CONSIGNE -> Selon le texte à lire, à quel prix l'ouvrage « Les printemps du désert » est-il vendu ?

TEXTE À LIRE ->

Les
printemps du désert. Ecrits de presse de Ammar Belhimer. Editions Anep ,
Alger 2016 , 258 pages, 650 dinars
Avec M.
Hamouche (Liberté) , après M. Hemici (El Khabar) , après K. Benkara (Sawt El Ahrar) , après (feu) K. Ameyar (La Tribune) , après A. Belkhodja
(El Moudjahid)...... il était temps que les écrits de presse , en tout cas les
études , les commentaires et les analyses,en
attendant les reportages et les enquêtes signés de journalistes (ayant ou non
la carte de professionnel) fassent l’objet de publications sous forme
d’ouvrages mis à la disposition des publics qui ont « raté » la lecture lors de
la parution dans le journal habituel. D’autant qu’un ouvrage permet de
structurer les écrits leur donnant une homogénéité ,
dégagée des contraines de l’actualité.

MATÉRIEL FOURNI ->
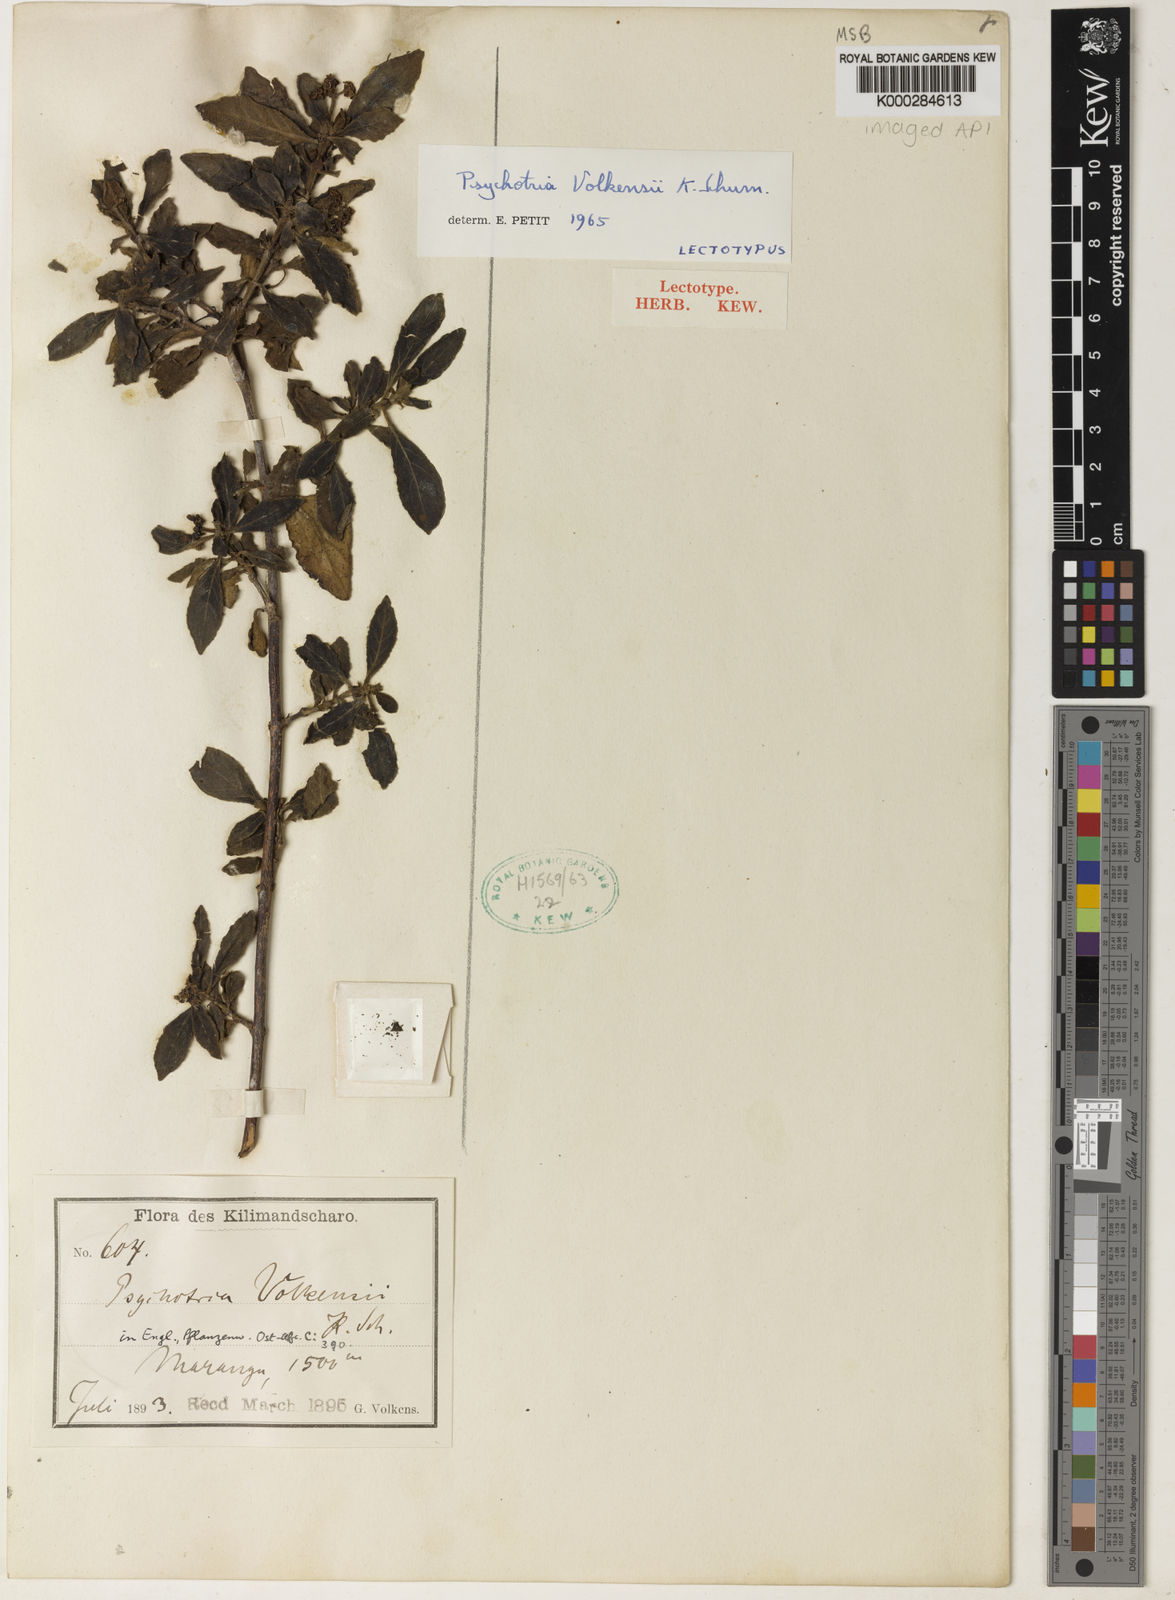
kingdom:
--
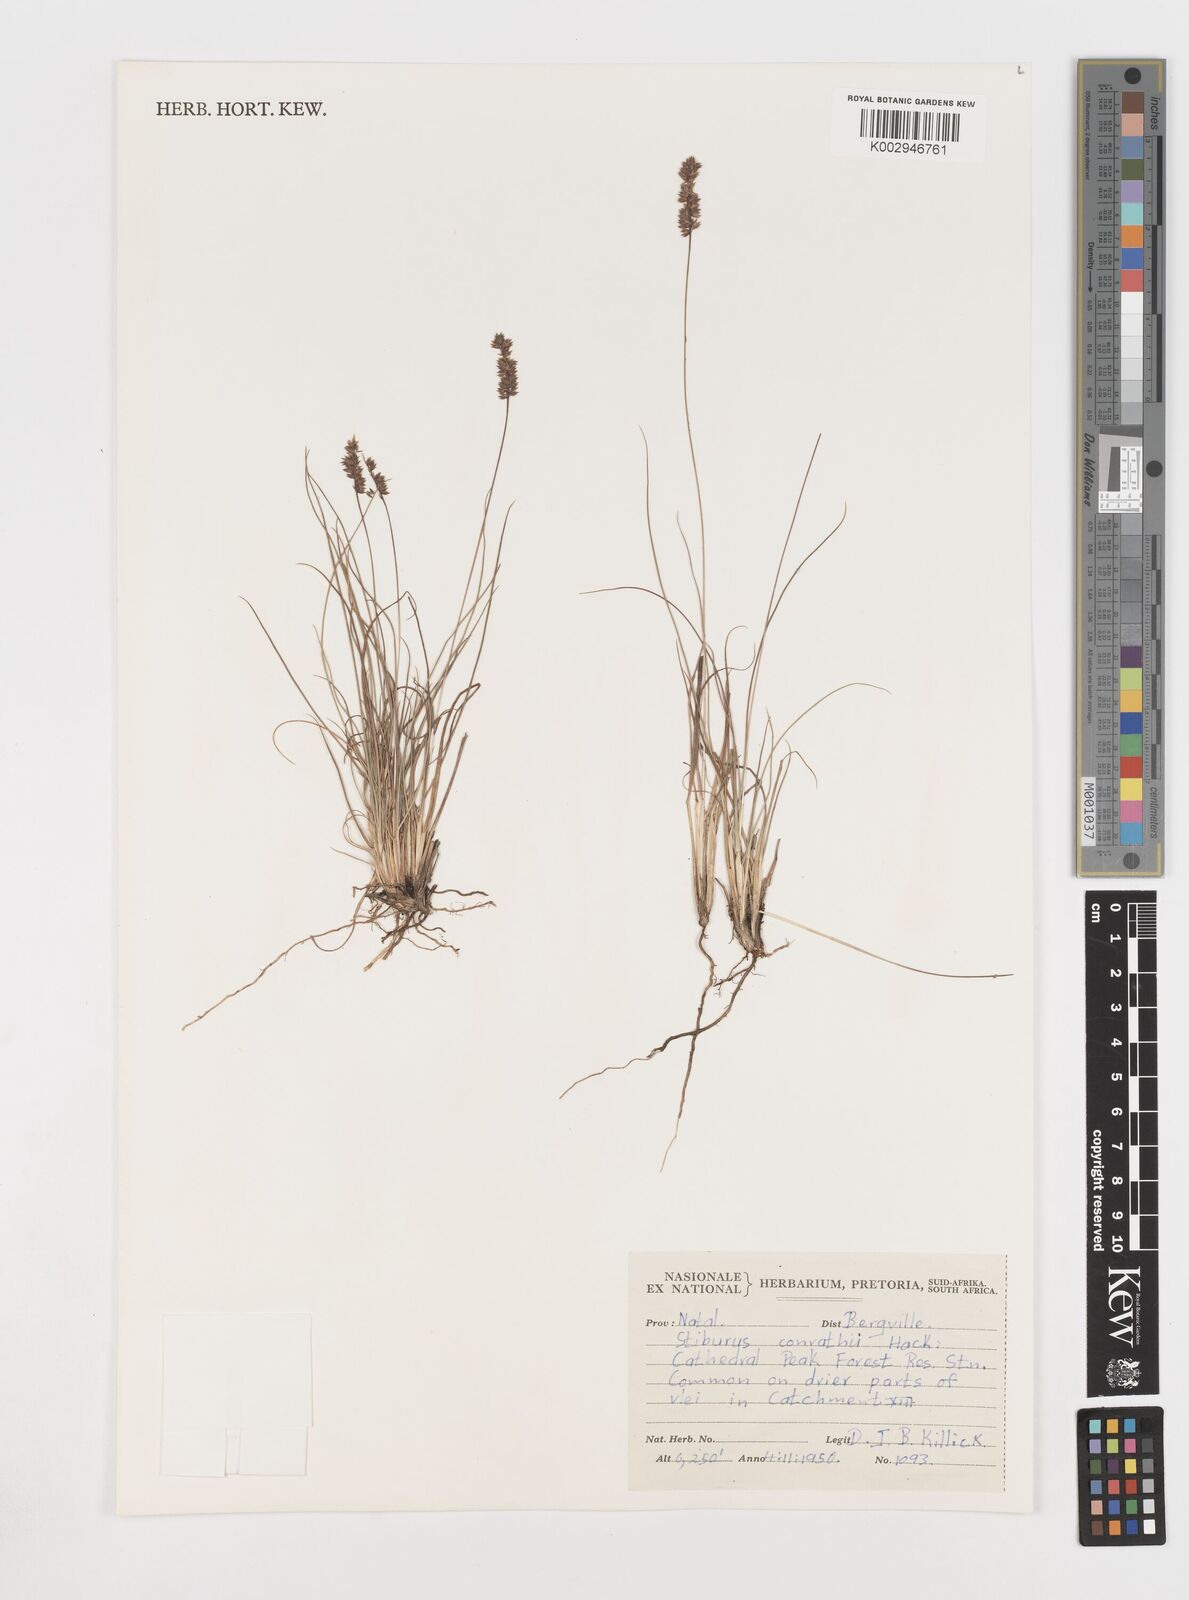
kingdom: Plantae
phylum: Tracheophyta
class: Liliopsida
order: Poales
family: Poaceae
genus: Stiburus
==
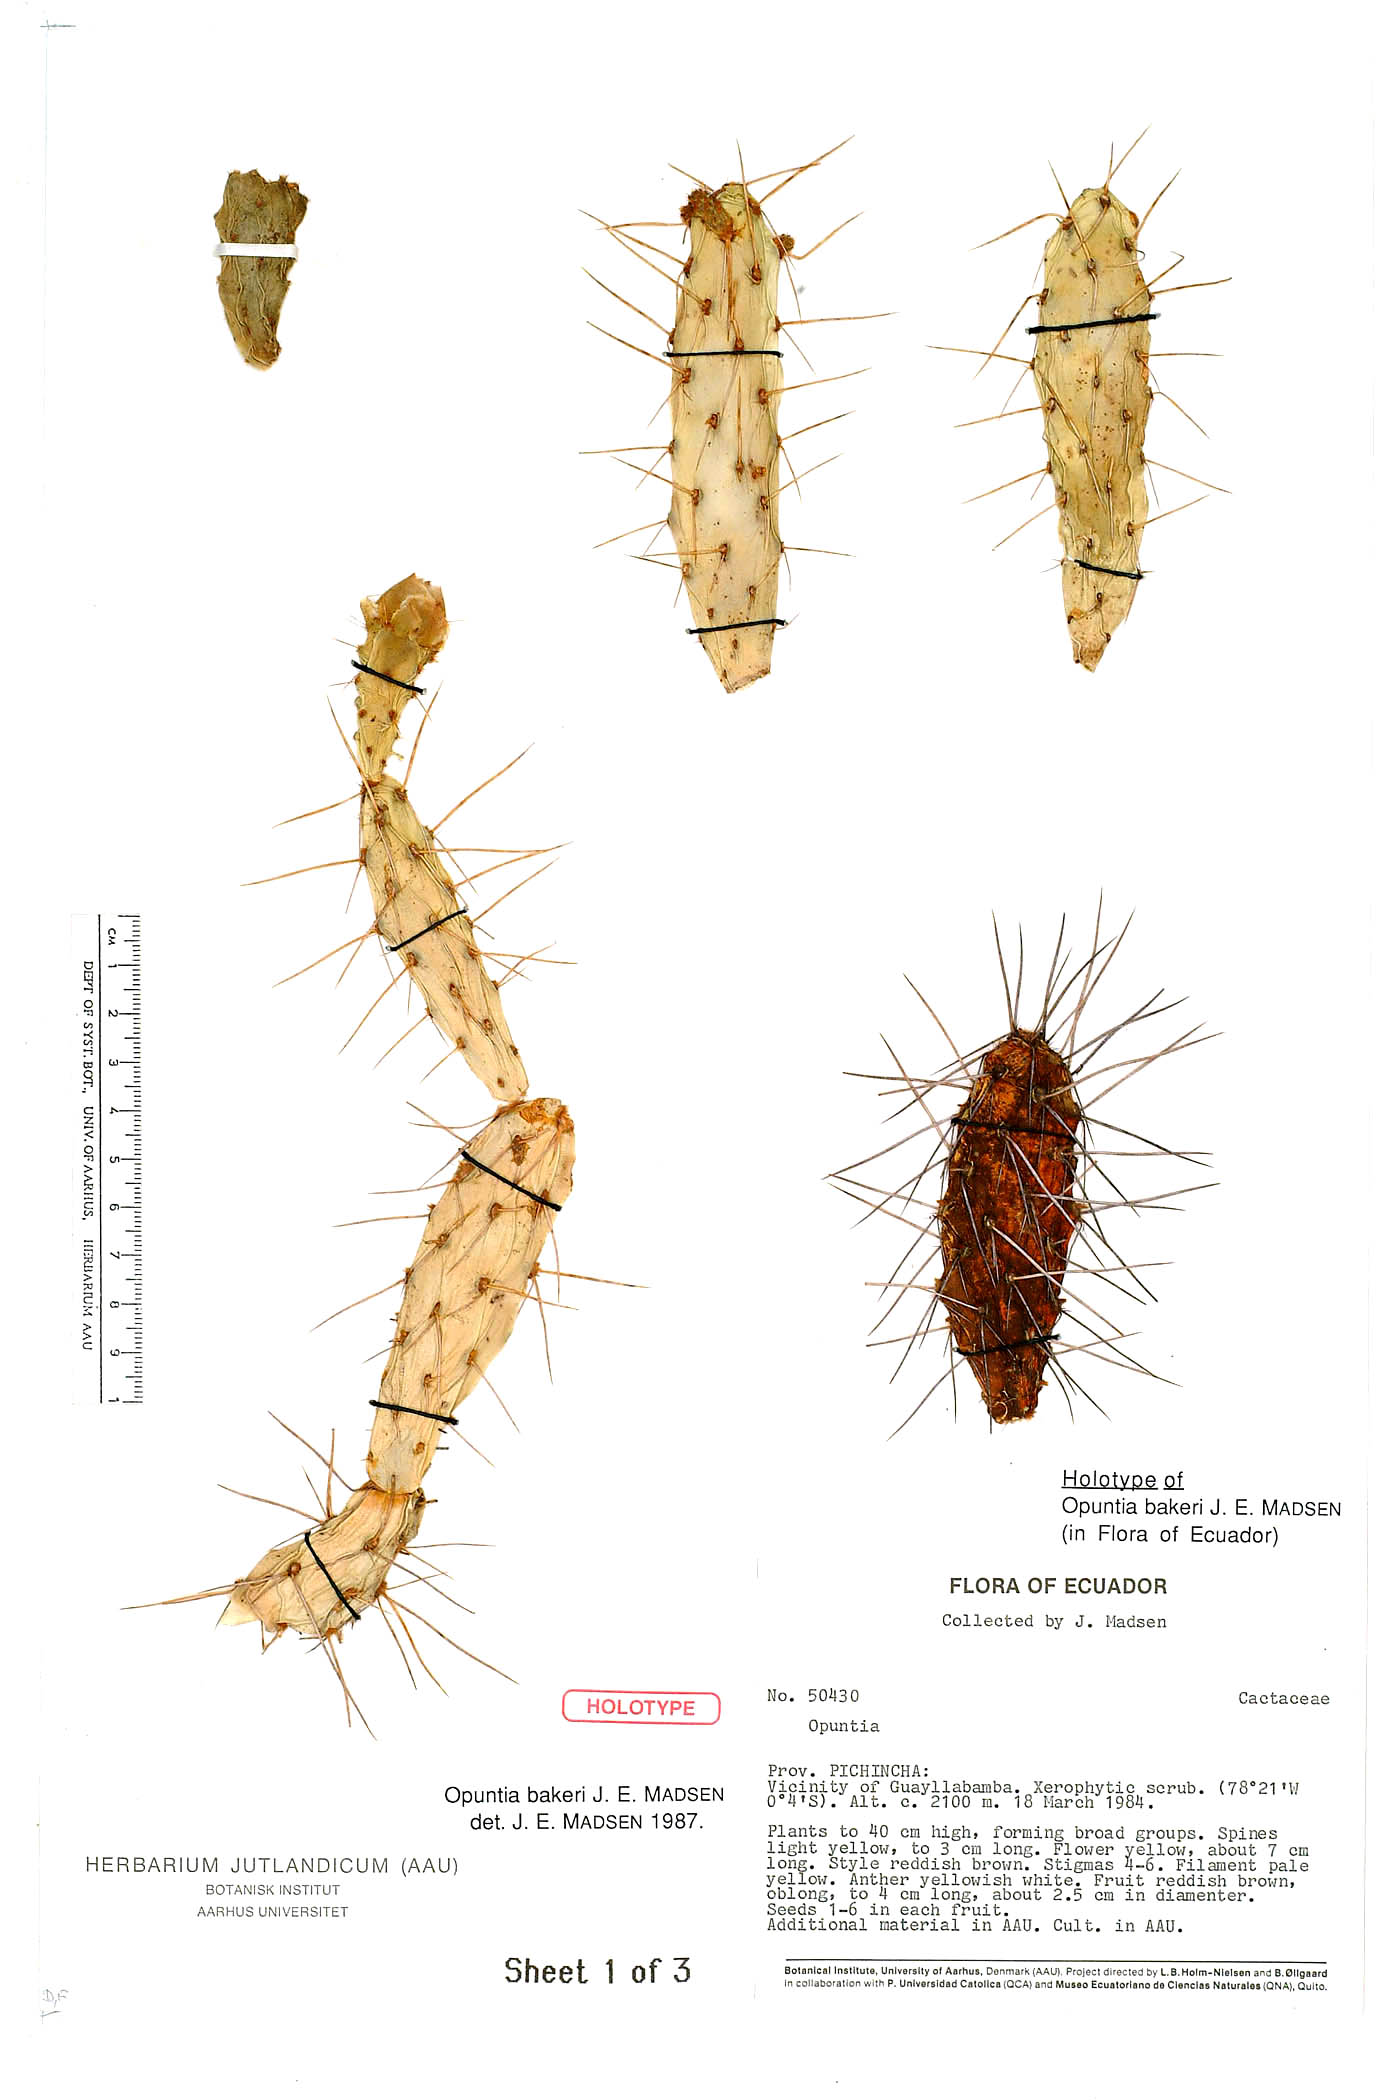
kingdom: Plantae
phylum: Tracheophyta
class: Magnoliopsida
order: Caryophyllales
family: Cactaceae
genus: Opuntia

SOLUTION PROPOSÉE -> 650 dinars.